In the container we just wrote, we somewhat glanced over the line RUN apt-get update -q && apt-get install -qy iputils-ping since it requires a bit of a deeper discussion here. In most Linux distributions, packages rotate in versions all the time, but the listing of these indexes that tell us where to find these is baked into the original Docker image when it gets created (ubuntu:latest in this case). Before we can install a package, in most cases, our index files have been stale for too long (if they haven't been completely removed), so we need to update them. Splitting this && joined line into two separate ones would work for that first build:

RUN apt-get update -q
RUN apt-get install -qy iputils-ping

But what happens when you add another package to that second line later, as shown in the following line?

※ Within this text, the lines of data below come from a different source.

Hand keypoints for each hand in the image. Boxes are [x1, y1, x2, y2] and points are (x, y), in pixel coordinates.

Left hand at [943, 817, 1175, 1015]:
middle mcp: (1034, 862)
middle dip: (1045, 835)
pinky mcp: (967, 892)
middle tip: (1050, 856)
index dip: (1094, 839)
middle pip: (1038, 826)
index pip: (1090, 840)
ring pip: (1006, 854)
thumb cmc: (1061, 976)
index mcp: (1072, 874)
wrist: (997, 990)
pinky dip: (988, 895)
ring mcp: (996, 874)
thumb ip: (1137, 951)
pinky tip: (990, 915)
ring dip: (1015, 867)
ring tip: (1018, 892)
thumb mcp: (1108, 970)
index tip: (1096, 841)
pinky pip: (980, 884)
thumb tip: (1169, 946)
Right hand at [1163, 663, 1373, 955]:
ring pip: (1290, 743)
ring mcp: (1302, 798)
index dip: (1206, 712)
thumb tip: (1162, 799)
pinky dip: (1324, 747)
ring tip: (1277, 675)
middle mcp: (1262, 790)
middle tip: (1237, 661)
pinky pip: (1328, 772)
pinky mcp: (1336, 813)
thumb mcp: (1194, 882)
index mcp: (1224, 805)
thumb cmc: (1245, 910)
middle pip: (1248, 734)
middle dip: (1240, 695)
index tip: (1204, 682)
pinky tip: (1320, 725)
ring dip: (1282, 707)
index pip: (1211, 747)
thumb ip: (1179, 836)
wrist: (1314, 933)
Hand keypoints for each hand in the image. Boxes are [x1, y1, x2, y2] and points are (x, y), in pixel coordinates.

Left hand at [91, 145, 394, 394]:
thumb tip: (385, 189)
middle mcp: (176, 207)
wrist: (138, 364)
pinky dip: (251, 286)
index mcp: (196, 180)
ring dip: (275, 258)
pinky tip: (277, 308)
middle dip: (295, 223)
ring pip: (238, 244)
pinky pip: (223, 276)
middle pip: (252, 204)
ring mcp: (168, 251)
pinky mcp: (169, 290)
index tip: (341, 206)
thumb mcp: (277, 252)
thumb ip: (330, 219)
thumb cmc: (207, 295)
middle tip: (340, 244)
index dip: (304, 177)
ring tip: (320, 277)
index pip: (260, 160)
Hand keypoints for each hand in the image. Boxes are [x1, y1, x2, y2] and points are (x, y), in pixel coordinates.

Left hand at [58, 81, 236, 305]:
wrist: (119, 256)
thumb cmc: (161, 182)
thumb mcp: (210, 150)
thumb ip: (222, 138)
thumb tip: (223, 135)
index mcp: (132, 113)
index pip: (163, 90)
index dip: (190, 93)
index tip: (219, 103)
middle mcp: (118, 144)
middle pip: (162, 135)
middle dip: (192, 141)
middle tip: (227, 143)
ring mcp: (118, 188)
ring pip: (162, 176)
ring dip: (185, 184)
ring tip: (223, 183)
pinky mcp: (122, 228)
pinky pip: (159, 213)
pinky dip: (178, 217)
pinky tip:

RUN apt-get install -qy curl iputils-ping

In this case, Docker is not very smart and will consider the update line to be unchanged and will not run the update command again, so it will use the state from the cache for the update layer and then continue on to the next one that tries to install curl (since that one did change since the last build), which is likely to fail if enough versions have been rotated in the repositories as the indexes will be stale again. To prevent this from occurring, we join the update and the install commands with && so they are treated as one directive and create one layer, in which case, changing any part of either of the two joined commands will break the cache and run the update correctly. Sadly, as you get more involved with scalable Docker components, using odd tricks such as these to manage the cache and do selective cache busting will become a large part of your work.